● Excerpted records:
───
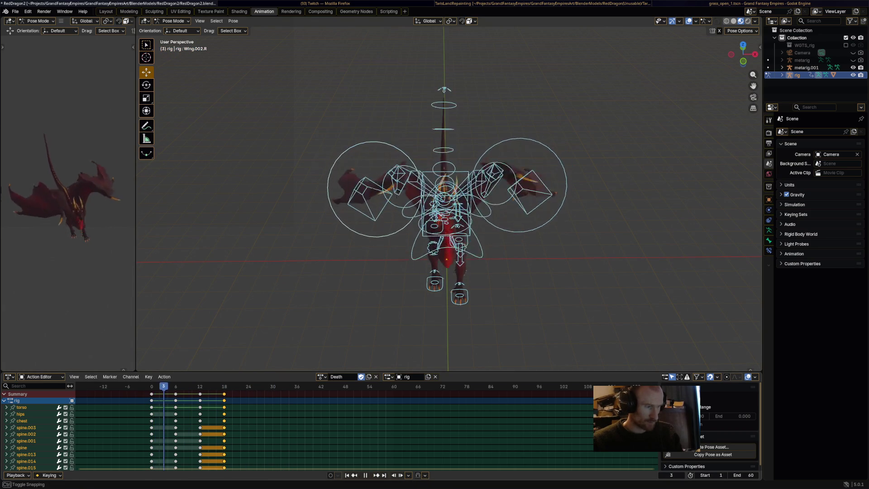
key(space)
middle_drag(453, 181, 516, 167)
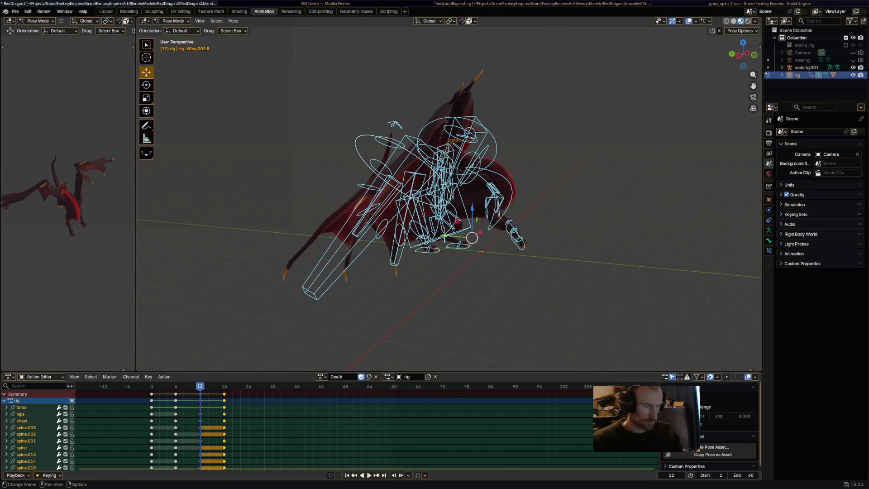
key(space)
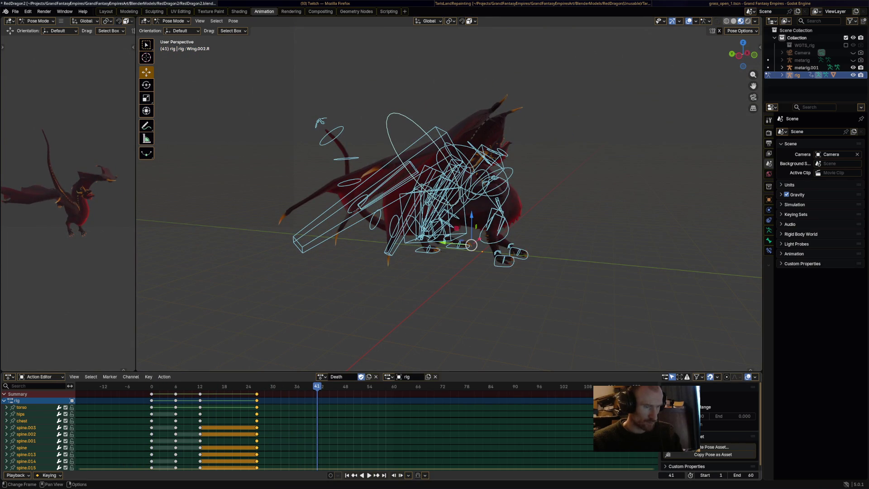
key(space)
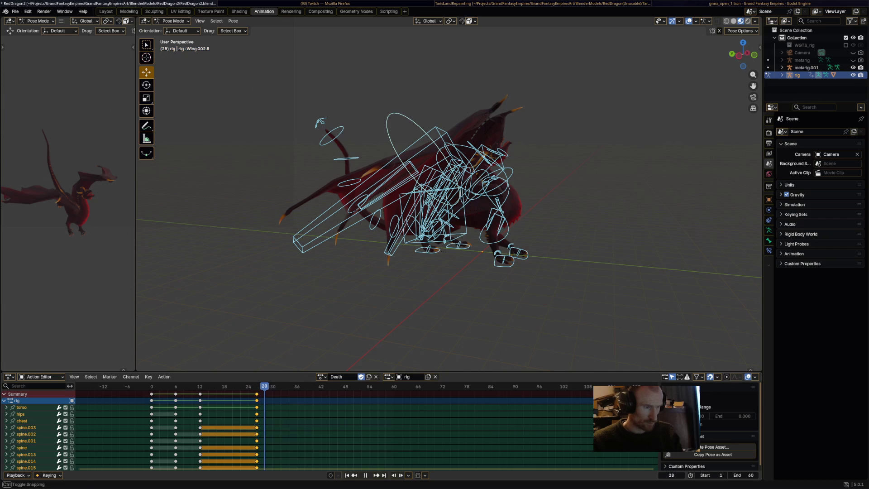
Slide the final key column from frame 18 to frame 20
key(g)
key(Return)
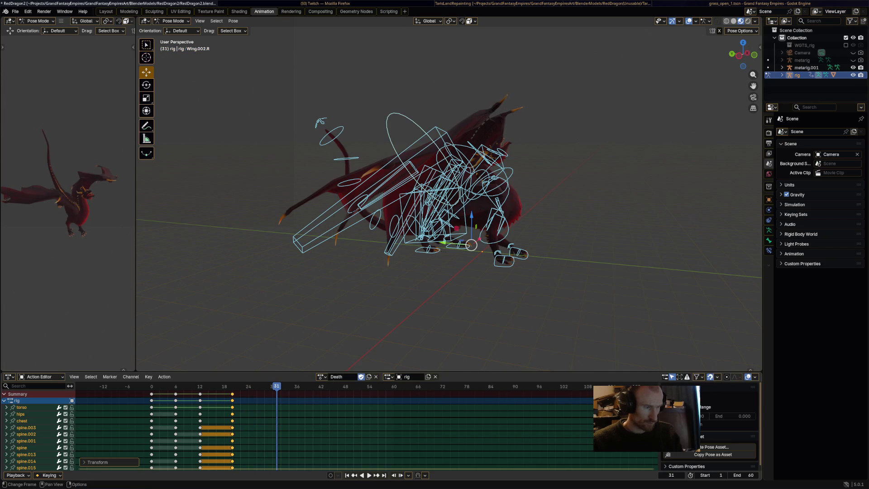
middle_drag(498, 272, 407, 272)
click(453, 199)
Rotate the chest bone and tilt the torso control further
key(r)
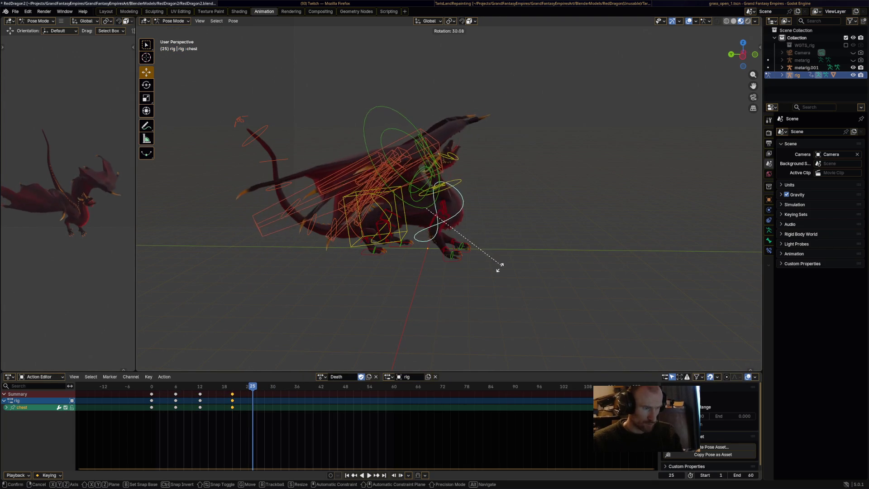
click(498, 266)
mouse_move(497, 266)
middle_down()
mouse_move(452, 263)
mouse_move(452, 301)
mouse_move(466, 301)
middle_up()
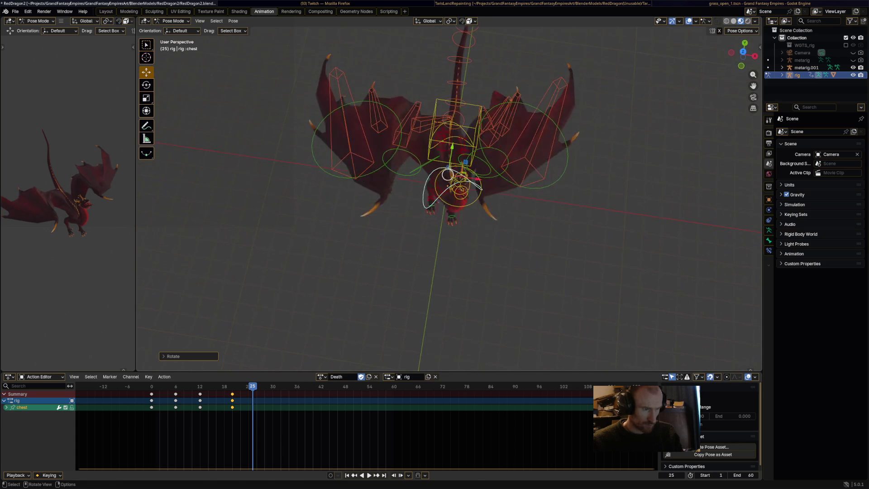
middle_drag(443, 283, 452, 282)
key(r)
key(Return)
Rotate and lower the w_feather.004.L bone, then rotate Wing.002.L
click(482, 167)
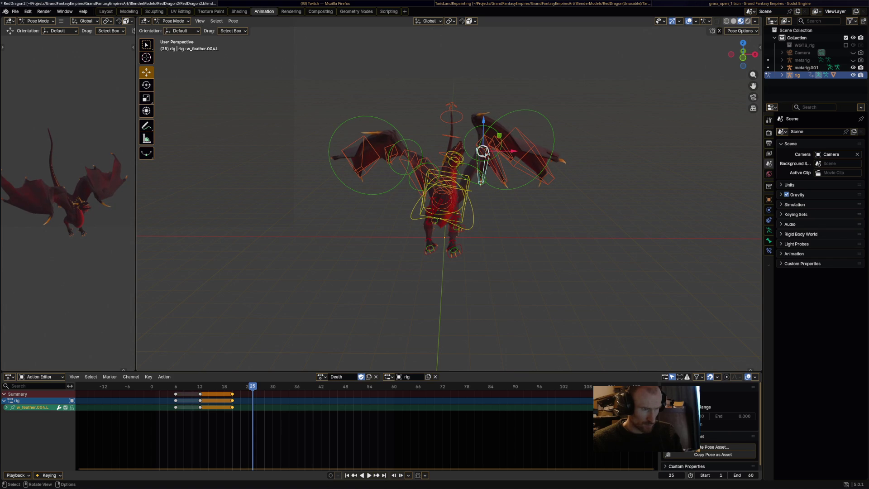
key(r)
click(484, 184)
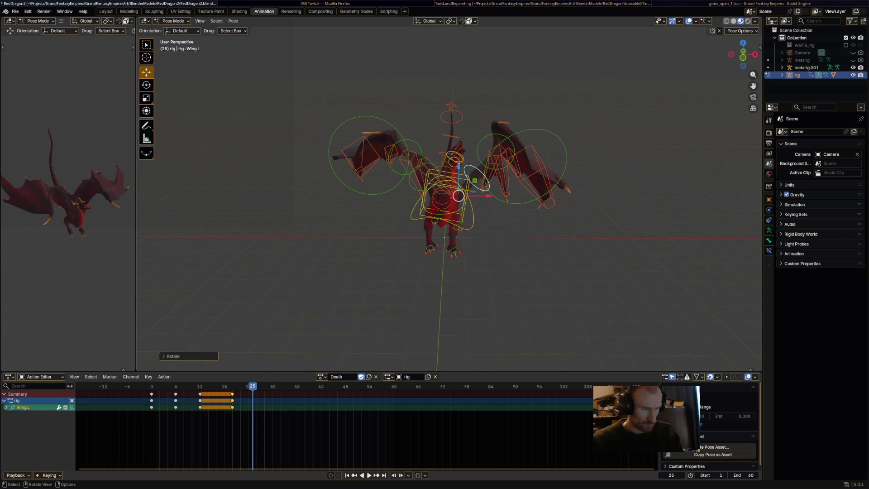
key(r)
───
● What is expected: The word "click" appears in some lines of the data. Copy every one of those lines.

● Completed task:
click(453, 199)
click(498, 266)
click(482, 167)
click(484, 184)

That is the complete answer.